Domestic tax paid estimates from the Alcohol and Tobacco Tax and Trade Bureau shared by the Beer Institute (BI) reveal a slow start to 2022.
U.S. brewers shipped 12.3 million barrels of product in January 2022, a 6.2% decline (-815,000 barrels) compared to January 2021’s 13.1 million barrels, according to the estimates shared by the BI.
January 2022’s volume decline marked the second consecutive month of shipment declines.
Danelle Kosmal, VP of research for the BI, shared some context behind January 2022’s shipment number:
“We saw strong shipments at the end of 2021, and expected that to slow down a lot in January. Even more so, imports (in particular Mexican imports) were driving end-of-year growth for shipments in 2021. Domestic barrels, on the other hand, slowed a lot in the back half of 2021. We see that continuing at the start of 2022. Domestic tax paid estimates are down for six of the seven past months.

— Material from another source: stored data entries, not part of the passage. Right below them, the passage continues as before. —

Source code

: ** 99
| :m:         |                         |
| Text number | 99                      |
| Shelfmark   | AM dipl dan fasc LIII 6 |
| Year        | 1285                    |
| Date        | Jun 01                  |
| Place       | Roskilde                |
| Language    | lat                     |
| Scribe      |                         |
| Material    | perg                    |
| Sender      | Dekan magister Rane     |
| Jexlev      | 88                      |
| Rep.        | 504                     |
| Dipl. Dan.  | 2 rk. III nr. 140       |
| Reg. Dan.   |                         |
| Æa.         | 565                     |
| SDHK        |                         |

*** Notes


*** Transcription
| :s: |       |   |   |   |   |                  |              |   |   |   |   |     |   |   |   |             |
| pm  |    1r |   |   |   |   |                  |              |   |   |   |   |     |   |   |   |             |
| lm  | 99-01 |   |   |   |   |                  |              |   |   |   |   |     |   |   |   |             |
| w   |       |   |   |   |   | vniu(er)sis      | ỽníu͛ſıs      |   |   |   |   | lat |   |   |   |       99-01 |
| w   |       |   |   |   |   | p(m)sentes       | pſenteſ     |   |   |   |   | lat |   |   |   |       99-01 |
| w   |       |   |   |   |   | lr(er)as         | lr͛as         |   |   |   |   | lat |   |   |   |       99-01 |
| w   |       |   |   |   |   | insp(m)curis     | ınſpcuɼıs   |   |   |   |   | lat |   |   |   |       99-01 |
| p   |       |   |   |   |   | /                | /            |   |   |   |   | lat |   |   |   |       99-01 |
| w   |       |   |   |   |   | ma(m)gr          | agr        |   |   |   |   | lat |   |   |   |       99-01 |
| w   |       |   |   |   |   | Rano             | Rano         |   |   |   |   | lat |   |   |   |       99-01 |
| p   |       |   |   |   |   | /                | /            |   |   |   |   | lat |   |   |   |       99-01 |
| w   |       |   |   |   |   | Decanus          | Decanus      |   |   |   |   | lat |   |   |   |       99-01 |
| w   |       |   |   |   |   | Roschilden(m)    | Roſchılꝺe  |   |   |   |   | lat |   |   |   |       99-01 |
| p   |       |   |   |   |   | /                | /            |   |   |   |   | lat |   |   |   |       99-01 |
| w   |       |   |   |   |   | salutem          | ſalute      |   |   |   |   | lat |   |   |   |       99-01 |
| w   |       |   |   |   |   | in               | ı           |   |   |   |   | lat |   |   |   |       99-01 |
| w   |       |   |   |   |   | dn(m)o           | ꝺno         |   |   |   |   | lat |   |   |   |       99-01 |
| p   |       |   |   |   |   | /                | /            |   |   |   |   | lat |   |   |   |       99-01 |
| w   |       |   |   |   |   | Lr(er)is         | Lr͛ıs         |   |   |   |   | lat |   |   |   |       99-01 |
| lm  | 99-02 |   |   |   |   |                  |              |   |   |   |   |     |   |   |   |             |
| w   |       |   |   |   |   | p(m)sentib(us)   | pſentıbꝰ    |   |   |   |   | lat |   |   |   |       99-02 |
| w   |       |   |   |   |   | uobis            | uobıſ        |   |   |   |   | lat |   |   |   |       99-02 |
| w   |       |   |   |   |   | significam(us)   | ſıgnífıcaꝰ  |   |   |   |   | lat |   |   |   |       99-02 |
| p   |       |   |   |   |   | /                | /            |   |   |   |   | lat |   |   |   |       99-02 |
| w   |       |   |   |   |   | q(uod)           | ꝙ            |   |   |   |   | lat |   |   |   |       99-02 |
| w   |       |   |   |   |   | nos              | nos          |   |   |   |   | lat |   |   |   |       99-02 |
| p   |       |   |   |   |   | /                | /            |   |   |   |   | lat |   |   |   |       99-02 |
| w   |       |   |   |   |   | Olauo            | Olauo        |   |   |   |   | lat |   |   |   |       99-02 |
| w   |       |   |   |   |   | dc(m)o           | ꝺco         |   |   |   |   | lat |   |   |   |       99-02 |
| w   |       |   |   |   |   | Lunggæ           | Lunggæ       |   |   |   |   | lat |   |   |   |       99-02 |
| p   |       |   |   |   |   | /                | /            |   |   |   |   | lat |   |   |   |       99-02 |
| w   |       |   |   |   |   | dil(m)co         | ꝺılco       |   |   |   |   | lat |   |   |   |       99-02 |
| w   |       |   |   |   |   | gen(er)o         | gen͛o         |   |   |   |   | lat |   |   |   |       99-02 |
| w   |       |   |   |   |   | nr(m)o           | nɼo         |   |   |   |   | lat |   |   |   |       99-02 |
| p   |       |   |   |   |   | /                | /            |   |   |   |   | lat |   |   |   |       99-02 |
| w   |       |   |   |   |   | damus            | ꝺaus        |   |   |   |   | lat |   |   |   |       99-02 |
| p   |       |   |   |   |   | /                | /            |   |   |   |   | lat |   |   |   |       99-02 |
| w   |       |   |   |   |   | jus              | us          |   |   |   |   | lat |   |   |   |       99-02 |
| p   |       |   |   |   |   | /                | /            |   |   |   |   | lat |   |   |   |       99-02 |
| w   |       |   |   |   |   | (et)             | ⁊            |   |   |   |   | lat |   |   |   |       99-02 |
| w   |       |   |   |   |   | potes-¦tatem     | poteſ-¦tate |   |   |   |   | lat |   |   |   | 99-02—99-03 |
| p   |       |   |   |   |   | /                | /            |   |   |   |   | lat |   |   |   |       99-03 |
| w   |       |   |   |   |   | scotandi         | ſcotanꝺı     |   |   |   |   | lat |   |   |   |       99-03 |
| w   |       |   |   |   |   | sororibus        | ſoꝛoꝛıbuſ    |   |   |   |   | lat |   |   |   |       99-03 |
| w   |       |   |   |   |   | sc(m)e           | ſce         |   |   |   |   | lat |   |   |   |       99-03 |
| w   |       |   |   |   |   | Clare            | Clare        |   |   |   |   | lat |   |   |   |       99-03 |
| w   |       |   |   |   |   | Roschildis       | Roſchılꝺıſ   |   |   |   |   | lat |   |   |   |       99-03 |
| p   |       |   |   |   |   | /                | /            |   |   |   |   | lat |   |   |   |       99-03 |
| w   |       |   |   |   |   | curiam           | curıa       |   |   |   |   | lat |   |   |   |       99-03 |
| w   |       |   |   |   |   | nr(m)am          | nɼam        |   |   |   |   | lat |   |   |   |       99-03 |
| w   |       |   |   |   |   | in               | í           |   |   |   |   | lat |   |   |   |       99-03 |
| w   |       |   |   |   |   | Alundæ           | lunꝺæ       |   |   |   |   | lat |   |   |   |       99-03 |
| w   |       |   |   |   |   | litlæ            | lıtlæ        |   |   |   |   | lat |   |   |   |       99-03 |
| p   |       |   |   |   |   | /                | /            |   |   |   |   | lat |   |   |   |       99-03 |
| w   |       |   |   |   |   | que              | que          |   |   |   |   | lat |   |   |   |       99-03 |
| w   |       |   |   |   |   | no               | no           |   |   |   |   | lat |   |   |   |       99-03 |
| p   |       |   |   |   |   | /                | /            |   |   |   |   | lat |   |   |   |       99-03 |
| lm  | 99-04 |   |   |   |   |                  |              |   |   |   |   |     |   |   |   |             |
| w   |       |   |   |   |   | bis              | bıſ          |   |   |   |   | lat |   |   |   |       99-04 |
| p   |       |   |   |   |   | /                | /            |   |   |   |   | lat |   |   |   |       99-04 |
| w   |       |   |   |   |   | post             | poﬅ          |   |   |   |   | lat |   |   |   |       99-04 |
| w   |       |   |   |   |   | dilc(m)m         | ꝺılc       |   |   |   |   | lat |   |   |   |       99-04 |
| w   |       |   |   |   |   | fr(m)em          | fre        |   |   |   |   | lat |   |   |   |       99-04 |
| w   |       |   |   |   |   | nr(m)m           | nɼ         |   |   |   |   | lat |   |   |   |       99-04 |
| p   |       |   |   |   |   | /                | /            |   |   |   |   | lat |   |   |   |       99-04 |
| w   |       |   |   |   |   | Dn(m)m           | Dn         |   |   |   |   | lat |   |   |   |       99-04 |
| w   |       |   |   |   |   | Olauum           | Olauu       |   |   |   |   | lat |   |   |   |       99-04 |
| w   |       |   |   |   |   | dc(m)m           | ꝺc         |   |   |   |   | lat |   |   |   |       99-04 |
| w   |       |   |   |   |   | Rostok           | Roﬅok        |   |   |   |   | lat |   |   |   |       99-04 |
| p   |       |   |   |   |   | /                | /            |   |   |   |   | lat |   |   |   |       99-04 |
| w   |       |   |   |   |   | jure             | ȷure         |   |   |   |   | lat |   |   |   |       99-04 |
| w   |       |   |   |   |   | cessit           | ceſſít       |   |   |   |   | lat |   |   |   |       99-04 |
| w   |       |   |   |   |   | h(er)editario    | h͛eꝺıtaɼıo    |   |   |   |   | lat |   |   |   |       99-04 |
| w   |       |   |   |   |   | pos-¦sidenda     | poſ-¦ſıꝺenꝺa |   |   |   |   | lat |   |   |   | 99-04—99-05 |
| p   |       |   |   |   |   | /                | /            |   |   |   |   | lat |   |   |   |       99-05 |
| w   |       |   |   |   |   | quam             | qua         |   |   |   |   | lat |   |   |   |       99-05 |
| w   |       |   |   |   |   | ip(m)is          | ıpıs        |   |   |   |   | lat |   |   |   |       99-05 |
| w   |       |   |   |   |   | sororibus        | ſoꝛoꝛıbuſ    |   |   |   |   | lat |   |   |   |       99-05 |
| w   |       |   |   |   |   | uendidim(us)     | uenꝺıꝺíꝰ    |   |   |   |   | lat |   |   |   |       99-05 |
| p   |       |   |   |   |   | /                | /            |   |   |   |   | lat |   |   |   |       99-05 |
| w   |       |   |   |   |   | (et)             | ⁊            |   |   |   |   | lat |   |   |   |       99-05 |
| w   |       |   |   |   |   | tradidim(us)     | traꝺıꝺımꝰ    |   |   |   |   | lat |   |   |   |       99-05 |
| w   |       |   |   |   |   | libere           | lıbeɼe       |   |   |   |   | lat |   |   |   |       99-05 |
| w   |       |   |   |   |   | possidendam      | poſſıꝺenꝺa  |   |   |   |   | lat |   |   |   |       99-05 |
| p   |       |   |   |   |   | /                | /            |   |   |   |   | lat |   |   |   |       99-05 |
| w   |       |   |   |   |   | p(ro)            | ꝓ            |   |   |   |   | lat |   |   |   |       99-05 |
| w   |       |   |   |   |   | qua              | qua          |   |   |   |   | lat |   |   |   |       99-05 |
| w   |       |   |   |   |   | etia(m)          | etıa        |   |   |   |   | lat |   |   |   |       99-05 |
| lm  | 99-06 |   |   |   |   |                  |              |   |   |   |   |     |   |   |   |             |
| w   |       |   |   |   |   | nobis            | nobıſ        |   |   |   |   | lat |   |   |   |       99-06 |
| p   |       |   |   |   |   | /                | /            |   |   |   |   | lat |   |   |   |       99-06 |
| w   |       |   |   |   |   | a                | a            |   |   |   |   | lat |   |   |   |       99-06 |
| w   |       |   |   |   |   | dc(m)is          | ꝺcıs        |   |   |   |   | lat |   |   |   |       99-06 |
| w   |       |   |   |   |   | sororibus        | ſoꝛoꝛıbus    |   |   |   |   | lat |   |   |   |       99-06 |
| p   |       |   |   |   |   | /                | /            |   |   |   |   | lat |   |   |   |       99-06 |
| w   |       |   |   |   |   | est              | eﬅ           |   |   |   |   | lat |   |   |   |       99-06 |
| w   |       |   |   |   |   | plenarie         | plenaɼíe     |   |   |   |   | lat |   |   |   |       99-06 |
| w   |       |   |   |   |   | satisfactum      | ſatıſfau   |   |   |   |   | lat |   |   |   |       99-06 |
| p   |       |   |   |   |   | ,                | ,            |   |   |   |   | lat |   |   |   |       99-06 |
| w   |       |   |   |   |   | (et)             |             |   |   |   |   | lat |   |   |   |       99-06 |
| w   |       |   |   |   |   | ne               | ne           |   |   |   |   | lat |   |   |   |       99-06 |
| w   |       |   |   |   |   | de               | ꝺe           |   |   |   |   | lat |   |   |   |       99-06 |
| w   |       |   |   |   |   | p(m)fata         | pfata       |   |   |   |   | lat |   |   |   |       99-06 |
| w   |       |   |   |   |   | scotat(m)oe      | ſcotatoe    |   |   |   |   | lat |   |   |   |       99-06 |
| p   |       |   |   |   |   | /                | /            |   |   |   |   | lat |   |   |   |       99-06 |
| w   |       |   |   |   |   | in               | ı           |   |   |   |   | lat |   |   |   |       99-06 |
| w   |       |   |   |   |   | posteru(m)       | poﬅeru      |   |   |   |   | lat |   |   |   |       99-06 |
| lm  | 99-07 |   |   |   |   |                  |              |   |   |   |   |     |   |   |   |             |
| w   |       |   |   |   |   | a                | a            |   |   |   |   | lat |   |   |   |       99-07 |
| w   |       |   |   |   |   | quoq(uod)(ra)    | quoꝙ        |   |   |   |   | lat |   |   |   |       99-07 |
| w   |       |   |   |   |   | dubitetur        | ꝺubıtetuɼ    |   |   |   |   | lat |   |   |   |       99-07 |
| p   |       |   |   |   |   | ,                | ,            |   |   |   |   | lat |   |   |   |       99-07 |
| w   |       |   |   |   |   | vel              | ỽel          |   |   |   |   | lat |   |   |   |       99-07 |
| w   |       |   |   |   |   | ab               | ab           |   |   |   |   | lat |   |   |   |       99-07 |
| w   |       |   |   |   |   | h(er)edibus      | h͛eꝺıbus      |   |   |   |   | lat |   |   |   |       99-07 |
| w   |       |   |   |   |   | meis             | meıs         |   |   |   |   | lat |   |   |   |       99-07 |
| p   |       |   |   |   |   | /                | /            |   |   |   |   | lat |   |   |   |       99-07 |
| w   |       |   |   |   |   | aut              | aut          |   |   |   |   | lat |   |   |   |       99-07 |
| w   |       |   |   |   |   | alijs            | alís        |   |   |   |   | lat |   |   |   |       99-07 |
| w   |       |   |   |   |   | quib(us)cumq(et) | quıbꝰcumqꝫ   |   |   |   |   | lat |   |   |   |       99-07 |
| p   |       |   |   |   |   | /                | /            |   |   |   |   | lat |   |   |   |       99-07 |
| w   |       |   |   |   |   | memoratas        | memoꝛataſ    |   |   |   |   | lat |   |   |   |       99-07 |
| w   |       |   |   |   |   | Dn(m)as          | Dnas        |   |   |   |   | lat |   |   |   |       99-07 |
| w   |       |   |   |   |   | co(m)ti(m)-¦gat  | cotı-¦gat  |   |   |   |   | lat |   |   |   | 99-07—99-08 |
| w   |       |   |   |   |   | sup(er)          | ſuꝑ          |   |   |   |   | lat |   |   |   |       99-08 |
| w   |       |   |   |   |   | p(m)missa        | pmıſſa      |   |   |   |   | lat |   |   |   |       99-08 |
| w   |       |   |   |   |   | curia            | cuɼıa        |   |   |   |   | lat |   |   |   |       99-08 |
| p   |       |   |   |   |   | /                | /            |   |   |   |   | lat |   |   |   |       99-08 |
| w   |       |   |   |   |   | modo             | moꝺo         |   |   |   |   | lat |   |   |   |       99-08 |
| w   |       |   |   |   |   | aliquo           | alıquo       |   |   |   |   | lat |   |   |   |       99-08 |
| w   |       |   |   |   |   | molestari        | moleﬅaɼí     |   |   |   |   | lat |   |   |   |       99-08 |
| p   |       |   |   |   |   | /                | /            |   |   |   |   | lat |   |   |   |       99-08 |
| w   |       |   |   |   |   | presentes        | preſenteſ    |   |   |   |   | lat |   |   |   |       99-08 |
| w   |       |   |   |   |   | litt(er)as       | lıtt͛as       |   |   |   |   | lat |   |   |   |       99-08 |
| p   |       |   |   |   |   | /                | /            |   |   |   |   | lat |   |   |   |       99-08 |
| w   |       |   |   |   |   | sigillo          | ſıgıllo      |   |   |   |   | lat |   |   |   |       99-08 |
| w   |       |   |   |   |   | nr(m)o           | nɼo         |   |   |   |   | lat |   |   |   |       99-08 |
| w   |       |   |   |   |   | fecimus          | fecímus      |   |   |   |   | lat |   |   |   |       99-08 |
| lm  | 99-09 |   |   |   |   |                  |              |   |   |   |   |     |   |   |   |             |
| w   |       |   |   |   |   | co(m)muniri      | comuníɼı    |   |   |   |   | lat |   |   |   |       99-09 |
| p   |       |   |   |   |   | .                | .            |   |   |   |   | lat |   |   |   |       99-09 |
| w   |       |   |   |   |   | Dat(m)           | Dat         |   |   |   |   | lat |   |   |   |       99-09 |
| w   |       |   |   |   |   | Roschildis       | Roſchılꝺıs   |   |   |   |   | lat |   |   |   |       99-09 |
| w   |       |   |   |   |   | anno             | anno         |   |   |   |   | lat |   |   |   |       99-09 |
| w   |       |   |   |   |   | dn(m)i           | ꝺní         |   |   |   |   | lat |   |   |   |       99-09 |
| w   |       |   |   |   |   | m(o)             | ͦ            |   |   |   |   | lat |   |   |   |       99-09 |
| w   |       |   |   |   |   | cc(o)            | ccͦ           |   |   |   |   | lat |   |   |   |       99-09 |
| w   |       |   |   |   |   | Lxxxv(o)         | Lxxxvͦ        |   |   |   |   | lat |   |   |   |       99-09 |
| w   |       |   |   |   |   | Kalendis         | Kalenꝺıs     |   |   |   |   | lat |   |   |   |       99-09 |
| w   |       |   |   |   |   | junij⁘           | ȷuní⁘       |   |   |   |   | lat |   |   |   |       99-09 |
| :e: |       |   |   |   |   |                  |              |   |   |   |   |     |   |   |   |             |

Remember that we are still also working with some unusual comps from late 2020 and early 2021.”
Looking at the past four Januarys, the January 2022 shipment number was also down compared to the 12.457 million barrels shipped in January 2020 and the 12.4 million barrels shipped in January 2019 — both months prior to the COVID-19 lockdowns.
February’s domestic tax paid estimates are expected to be released on March 30.
In 2021, U.S. brewers shipped 169,154,000 barrels of beer, roughly flat at -0.1% (-233,691 barrels) compared to 2020’s 169,387,691 barrels shipped.